====== Metin alıntısı

Sedef, ihmal edildiği ve kontrol altına alınmadığı takdirde, kalp, tansiyon ve obezite gibi birçok rahatsızlığa da zemin hazırlayabiliyor. Uz. Dr. Hande Ulusal, sedef hastalığı ile ilgili merak edilenler hakkında bilgi verdi.
Sedef, toplumda % 1-3 oranında görülmekte olan kronik bir hastalıktır. Keskin sınırlı, kırmızı bir zemin üzerine yerleşmiş sedef gibi beyaz renkte kabuklarla kendini gösterir. Kabukların renginden dolayı “Sedef hastalığı” denmektedir. Hastalığın tanısı dermatolojik muayene ile konmaktadır. Ancak bazı durumlarda biyopsi incelemesi gerekmektedir. Sıklıkla saç içinde, diz, dirsek ve tırnak gibi bölgelerde bulunabileceği gibi daha yaygın da olabilmektedir. Hastalığın oluşumunda bağışıklık sistemi ve genetik faktörler ön planda yer almaktadır. Ailesinde sedef hastalığı olmayan bir kişide hastalık gelişme riski % 1-2 iken, 1 veya daha fazla ebeveyninde hastalık görülen bir kişide risk % 50’ye kadar çıkmaktadır.
Hastalık iyileşme ve tekrarlama dönemlerinden oluşmaktadır. Bu yüzden ömür boyu devam edebilen bir hastalıktır. Kadınlarda genellikle daha erken yaşta başlamaktadır. Hastalığın başlangıç yaşı genellikle 20’li 30’lu yaşlardır. Kesin bir kural olmamakla birlikte hastalık ne kadar erken başlarsa ve aile öyküsü de varsa o kadar dirençli seyretmektedir. Sedef hastalığı özellikle yaygın olduğu durumlarda hastanın yaşam kalitesini ciddi ölçüde etkilemektedir. Halk arasında “Sedef hastalığı bulaşıcıdır, sedef hastaları evlenemez” şekildeki olumsuz inanışlara itibar edilmemesi gerekir. Sedef hastalığı bulaşıcı bir hastalık olmadığından sedefli bir hasta diğer bir kişinin sağlığını tehdit etmez.

============

__Görev yönergeleri__
[1] Sedef hastalığı metnine göre hastalık genellikle hangi yaşlarda başlar?
[2] Sedef hastalığı metninde hastalığın sıklıkla görülebildiği belirtilen vücut bölgelerinin tamamını listeleyin.

====== Çıkarılan bilgiler

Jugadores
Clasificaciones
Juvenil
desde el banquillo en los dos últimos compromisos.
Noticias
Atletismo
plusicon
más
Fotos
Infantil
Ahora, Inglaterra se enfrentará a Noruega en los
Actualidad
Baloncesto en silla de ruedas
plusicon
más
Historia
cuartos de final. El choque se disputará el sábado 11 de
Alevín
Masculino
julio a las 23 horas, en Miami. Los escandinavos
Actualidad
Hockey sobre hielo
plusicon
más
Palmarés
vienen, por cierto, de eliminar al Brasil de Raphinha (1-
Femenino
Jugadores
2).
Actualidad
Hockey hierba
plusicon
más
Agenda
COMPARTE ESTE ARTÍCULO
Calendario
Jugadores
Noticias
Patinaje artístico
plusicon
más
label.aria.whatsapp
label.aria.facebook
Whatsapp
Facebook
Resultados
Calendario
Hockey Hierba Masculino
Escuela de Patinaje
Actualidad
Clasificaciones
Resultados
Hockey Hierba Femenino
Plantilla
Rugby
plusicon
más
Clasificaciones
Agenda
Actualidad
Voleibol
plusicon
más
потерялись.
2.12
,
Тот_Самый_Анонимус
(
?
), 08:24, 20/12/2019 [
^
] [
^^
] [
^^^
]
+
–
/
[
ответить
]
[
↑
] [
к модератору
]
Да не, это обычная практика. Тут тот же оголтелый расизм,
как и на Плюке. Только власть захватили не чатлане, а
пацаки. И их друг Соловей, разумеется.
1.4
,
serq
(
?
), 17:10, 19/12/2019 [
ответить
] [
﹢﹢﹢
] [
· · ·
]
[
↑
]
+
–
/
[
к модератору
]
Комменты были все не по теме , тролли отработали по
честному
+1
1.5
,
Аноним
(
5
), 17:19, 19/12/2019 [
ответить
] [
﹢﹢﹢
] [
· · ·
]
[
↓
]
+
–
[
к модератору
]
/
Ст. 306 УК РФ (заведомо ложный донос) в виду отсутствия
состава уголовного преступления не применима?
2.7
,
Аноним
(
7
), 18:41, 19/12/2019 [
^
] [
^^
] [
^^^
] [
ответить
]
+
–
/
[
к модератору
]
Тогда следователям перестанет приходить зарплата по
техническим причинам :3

============

__Sıralı çıktılar__
[1] Genellikle 20'li ve 30'lu yaşlarda başlar.

[2]
- Saç içi
- Diz
- Dirsek
- Tırnak